From a software engineer’s perspective, BranchKey provides a consumer platform which exposes APIs to perform federated learning and download the aggregated results. We authenticate and authorise every incoming request using our in-house solutions, cache the input files, asynchronously aggregate them, and notify the clients when an aggregation result is ready to be downloaded.

Needless to say, all of this is designed as a microservices architecture

Inception of BranchKey happened with the prototyping of a federated learning algorithm. Python, as a programming language, became the obvious choice because it provides a wide community support for such data science problems. To maintain consistency in technical stack, we extended the use of Python for other microservices as well. For instance, our Authentication Service implements Python Flask, with a PostgreSQL DB backend.

Authentication Service: Overview
Authentication Service: Overview

This looked promising. We followed all the Flask framework conventions to develop a production grade service. Subjecting to a load-testing script which fired about 25 requests per second for each of the APIs, we obtained a response time of about 150 ms. This isn’t that bad! Especially when we were using a Kubernetes single pod deployment on a machine with 2 vCPUs and 4 GBs memory. Our service used only 0.7 of the CPU and 325 MBs of memory!

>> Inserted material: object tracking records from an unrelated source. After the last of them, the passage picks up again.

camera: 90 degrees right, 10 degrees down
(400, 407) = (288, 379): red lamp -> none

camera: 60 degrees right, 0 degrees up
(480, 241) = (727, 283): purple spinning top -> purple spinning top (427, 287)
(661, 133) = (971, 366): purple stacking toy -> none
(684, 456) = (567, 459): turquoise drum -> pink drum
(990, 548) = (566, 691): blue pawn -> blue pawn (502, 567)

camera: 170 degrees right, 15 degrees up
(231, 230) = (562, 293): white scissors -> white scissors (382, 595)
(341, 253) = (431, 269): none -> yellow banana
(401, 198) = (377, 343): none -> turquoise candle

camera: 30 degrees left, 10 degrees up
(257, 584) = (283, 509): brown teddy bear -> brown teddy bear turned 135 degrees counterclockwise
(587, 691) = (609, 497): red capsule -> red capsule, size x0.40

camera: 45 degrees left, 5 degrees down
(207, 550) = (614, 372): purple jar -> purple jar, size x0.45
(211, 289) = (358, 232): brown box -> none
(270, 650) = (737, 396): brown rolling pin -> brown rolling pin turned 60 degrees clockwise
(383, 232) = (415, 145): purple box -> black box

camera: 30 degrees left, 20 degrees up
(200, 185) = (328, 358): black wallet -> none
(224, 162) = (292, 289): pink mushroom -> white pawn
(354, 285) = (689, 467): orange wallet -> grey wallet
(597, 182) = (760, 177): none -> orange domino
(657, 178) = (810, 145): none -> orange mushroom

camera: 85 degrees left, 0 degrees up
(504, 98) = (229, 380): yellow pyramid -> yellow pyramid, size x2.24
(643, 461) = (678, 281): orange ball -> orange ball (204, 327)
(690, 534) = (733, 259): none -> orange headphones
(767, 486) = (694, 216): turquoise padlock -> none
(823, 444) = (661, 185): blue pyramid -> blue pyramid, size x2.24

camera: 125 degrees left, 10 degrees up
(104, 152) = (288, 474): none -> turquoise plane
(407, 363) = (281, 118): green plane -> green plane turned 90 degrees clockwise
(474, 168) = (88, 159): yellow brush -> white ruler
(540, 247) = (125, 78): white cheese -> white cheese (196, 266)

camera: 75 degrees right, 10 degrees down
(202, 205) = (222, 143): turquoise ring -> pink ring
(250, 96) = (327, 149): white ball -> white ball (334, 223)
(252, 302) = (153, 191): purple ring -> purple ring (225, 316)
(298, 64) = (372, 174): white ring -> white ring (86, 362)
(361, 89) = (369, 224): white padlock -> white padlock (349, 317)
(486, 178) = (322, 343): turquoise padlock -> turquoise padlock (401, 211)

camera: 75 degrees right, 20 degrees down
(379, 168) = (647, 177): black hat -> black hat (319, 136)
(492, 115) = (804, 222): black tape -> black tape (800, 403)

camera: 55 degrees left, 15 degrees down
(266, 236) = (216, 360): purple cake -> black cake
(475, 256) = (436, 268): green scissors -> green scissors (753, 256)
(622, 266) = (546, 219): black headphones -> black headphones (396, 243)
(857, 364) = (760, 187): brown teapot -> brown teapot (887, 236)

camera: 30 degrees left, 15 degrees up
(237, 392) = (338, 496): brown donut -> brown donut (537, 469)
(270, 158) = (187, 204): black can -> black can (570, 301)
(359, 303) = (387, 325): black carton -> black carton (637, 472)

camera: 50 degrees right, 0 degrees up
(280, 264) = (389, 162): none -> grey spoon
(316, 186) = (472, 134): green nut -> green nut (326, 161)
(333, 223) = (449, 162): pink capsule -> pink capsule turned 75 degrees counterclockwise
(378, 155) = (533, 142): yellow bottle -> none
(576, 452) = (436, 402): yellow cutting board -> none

Authentication Service: Response Times
Authentication Service: Response Times

Meanwhile, as an experiment, we started exploring GoLang for software development. There occurred a use case for a similar CRUD application with a PostgreSQL DB backend. We needed a File History Service to store the aggregated result files, and serve them on demand. The index data of each file was stored in the PostgreSQL DB.

File History Service: Overview
File History Service: Overview

To our surprise, for the same load, this service responded within 30 ms 😱 Further, it used only 0.05 of the CPU and 23.5 MBs of the memory 🤯

We were bound to dig around more into this. Since both these services were essentially performing read and write operations on a PostgreSQL backend, such a massive difference in performance and infrastructure usage would directly affect the scalability. More so for authentication service, because every incoming request is mandatorily authenticated. Digging in, we discovered that within our ecosystem, a Python application takes up about 9 times more memory than a GoLang application in no-data and no-load state.

As a result, except the federated learning algorithm, most of our consumer platform is now being developed in GoLang

Spot the Python Application(s)
Spot the Python Application(s)

But why?!

  • GoLang is a compiled language which generates machine code for execution, it outperforms interpreted scripting languages like Python.
  • GoLang is built for high concurrency. Unlike multi-threading in Python, GoLang works with goroutines. As stated here, they basically enable software based concurrency rather than hardware based. A single OS thread could facilitate a 1000 goroutines.
  • In terms of memory usage, as Dave Chaney states, Python consumes about 6 times more memory than GoLang to store similar variables.
  • Additionally, for memory allocations, GoLang not only exploits compile time interpretations like C/C++, but also uses a run time garbage collector like Java. This surpasses the lack of memory management in Python.

These not only lead to lower memory usage and faster processing, but also lower the need for computation power.

While there are many blog posts out there which compare Python and GoLang in terms of ease of writing and maintaining code, seeing the effects of infrastructural performance was exciting. They not only sold us over the goodness of GoLang, but also convinced us to rewrite the existing Python services.

As a result, except the federated learning algorithm, most of our consumer platform is now being developed in GoLang.